魔力を失った少女は婚約者から逃亡する
5.待っていてください
 その日の夕飯は、レインがとってきたきのこを使った料理だった。きのこのスープにきのこの炒め物、きのこのご飯というきのこ尽くし。きのこを採ることも楽しかったのだろう。どれだけ採ってきたのかと問い詰めたい。この料理がそれを物語っている。

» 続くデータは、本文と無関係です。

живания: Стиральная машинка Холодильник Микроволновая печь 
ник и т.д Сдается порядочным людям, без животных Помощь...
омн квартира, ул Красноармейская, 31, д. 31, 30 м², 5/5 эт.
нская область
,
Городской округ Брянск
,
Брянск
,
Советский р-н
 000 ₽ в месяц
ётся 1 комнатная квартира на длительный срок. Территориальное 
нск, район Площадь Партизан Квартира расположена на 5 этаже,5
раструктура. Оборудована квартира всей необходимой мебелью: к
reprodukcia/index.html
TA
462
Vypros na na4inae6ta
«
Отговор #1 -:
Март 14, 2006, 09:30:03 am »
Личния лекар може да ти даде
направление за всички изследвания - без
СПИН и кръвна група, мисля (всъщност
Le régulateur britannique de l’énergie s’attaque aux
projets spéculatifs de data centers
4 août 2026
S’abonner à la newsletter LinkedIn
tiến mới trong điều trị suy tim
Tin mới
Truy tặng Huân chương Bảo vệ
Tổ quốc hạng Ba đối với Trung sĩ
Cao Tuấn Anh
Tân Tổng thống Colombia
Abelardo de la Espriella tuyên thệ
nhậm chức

「お兄様。これ、私が作ったんですよ。食べてくださいね」
 料理をしたことも楽しかったのだろう。そしてその料理を誰かに食べてもらうことも。
「おばあさまに教えてもらったんです」

「そうか。では早速いただくとしよう」
 言い、三人で食事の前のお祈りをする。これはこの大陸に昔から伝わる儀式のようなもの。それが終わると食事なのだが、レインはライトが食べる様子をじっくりと見てくる。そしてそのレイン自身は何も食べようとしない。

「どうですか?」
 レインの目は不安そうにライトを見ていた。

「うん、とっても美味しい」
 ライトはきのこご飯を飲み込んで答えた。

「本当ですか?」
 じとーっとレインはライトを見ている。妹に激甘な兄の言葉はどうやら信じられないらしい。
「本当だ。疑うならレインも食べてみるがいい」

「わかりました」と言いながらも、疑わしそうにライトを見つめている。なかなか食事に手をつけようとしないから、ライトは自分のご飯を少しすくって、レインの口元に運んだ。彼女は雛鳥のように口をパクっと開けて、それを頬張る。

「あ、美味しいかも。よかった」
 そこでやっと表情を緩めた。よっぽど緊張していたのだろう。料理をするのも、それを誰かに食べてもらうのも、彼女にとっては初めてのことである、とライトは記憶している。